Rencana pembangunan fasilitas Pengolahan Sampah Menjadi Energi Listrik (PSEL) di TPA Burangkeng, Kecamatan Setu, Kabupaten Bekasi, masih menunggu rampungnya proses lelang di tingkat pusat.
INFO CIKARANG – Kabupaten Bekasi
Harapan pemerintah daerah untuk segera memulai pembangunan Pengolahan Sampah Menjadi Energi Listrik (PSEL) di TPA Burangkeng, Kecamatan Setu, masih harus tertahan.
Meski lahan telah disiapkan, proyek strategis tersebut hingga kini belum beranjak dari tahap pengajuan lelang.
PSEL sendiri merupakan bagian dari program nasional yang didorong pemerintahan Presiden Prabowo Subianto sebagai solusi jangka panjang persoalan sampah di daerah perkotaan dan kawasan industri.
Namun, untuk Kabupaten Bekasi, realisasinya belum bisa dimulai dalam waktu dekat.
Sekretaris Dinas Lingkungan Hidup (DLH) Kabupaten Bekasi, Sukmawatty Karnahadijat, menjelaskan bahwa rencana groundbreaking pada Maret 2026 seperti yang disampaikan Menteri Lingkungan Hidup tidak berlaku untuk wilayah Kabupaten Bekasi.
“Kami masih menunggu informasi resmi dari Kementerian Lingkungan Hidup. Secara administrasi, Pemerintah Kabupaten Bekasi sudah mengajukan untuk ikut program PSEL, tapi prosesnya belum sampai ke tahap lelang,” ujar Sukmawatty dalam keterangannya dikutip Jum’at (6/3/2026).
Ia menegaskan, daerah yang akan melakukan peletakan batu pertama dalam waktu dekat adalah wilayah yang proses lelangnya telah rampung.
Saat ini, baru empat kota yang dinyatakan siap, yakni Denpasar, Kota Bekasi, Bogor, dan Yogyakarta.
“Groundbreaking itu untuk daerah yang sudah lelang. Kabupaten Bekasi masih dalam tahap pengajuan.

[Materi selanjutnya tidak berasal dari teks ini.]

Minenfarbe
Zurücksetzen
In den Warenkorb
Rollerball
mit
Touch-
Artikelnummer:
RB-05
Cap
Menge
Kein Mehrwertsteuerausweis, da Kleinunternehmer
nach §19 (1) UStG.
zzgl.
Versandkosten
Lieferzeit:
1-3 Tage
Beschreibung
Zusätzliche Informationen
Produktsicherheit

Bekasi yang dimaksud kemungkinan besar adalah Kota Bekasi,” jelasnya.
Meski masih terkendala di tahap administrasi, Pemkab Bekasi memastikan kesiapan lahan untuk proyek tersebut.
Sukmawatty menyebut, lahan seluas lima hektare di kawasan TPA Burangkeng telah disiapkan untuk pembangunan PSEL.

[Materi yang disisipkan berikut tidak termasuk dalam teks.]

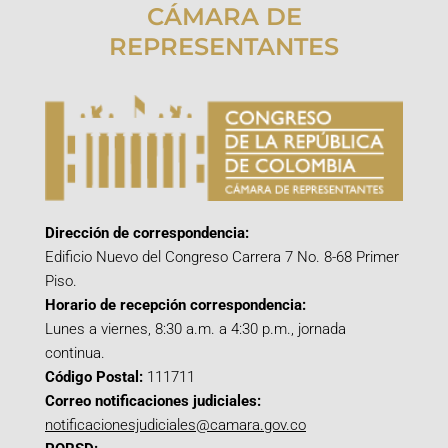
CÁMARA DE
REPRESENTANTES
Dirección de correspondencia:
Edificio Nuevo del Congreso Carrera 7 No. 8-68 Primer
Piso.
Horario de recepción correspondencia:
Lunes a viernes, 8:30 a.m. a 4:30 p.m., jornada
continua.
Código Postal:
111711
Correo notificaciones judiciales:
notificacionesjudiciales@camara.gov.co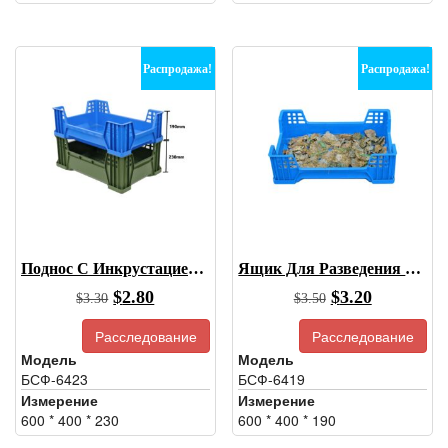
Распродажа!
Распродажа!
Поднос С Инкрустацией В Виде Жука
Ящик Для Разведения Насекомых
Первоначальная
Текущая
Первоначальна
Текущая
$
2.80
$
3.20
$
3.30
$
3.50
цена
цена:
цена
цена:
Расследование
Расследование
была:
$2.80.
была:
$3.20.
Модель
Модель
$3.30.
$3.50.
БСФ-6423
БСФ-6419
Измерение
Измерение
600 * 400 * 230
600 * 400 * 190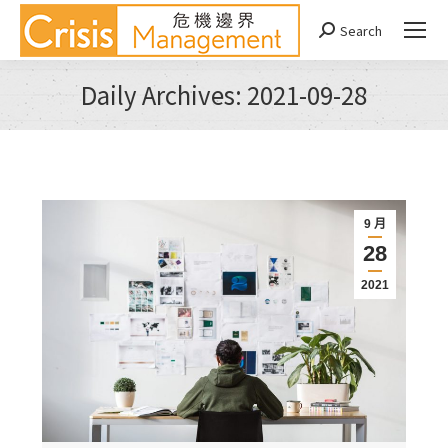
Search
Search:
Daily Archives:
2021-09-28
You are here:
9 月
28
2021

“Lahan sudah tersedia lima hektare. Pemadatan nanti dilakukan oleh pemenang lelang. Pemerintah daerah posisinya sebagai penerima manfaat, baik dari sisi lingkungan maupun ekonomi,” katanya.
Ia juga menambahkan, target pembangunan fisik memang diarahkan mulai Maret, namun realisasi di lapangan sangat bergantung pada selesainya proses lelang di tingkat pusat.

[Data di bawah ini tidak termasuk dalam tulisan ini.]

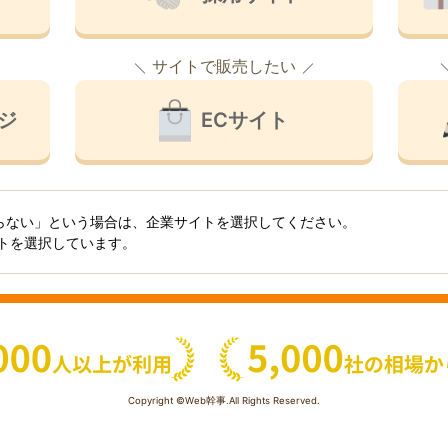
サイトで販売したい
ジ
ECサイト
らない」という場合は、企業サイトを選択してください。
イトを選択しています。
Copyright ©Web幹事.All Rights Reserved.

Terkait pengelolaan dan kesiapan sumber daya manusia (SDM) ketika PSEL mulai beroperasi, DLH menyebut mekanismenya akan mengikuti skema kerja sama dengan pihak pemenang lelang.
“Untuk SDM akan menyesuaikan dengan skema operasional. Prinsipnya, daerah tetap dilibatkan,” ujar Sukmawatty.
Sementara itu, Anggota Komisi III DPRD Kabupaten Bekasi, Saeful Islam, meminta pemerintah daerah tidak hanya menunggu proses di tingkat pusat.
Menurutnya, persoalan sampah di Kabupaten Bekasi sudah berada pada fase yang mengkhawatirkan.
“PSEL ini kebutuhan mendesak, bukan sekadar wacana. Pemkab harus aktif mengawal proses lelang dan berkomunikasi intens dengan kementerian terkait,” tegasnya.
Ia menilai, keterlambatan realisasi PSEL akan berdampak langsung pada semakin terbatasnya daya tampung TPA Burangkeng dan meningkatnya risiko pencemaran lingkungan.
“Kalau terus molor, bebannya ke masyarakat. Ini harus jadi prioritas bersama,” pungkasnya.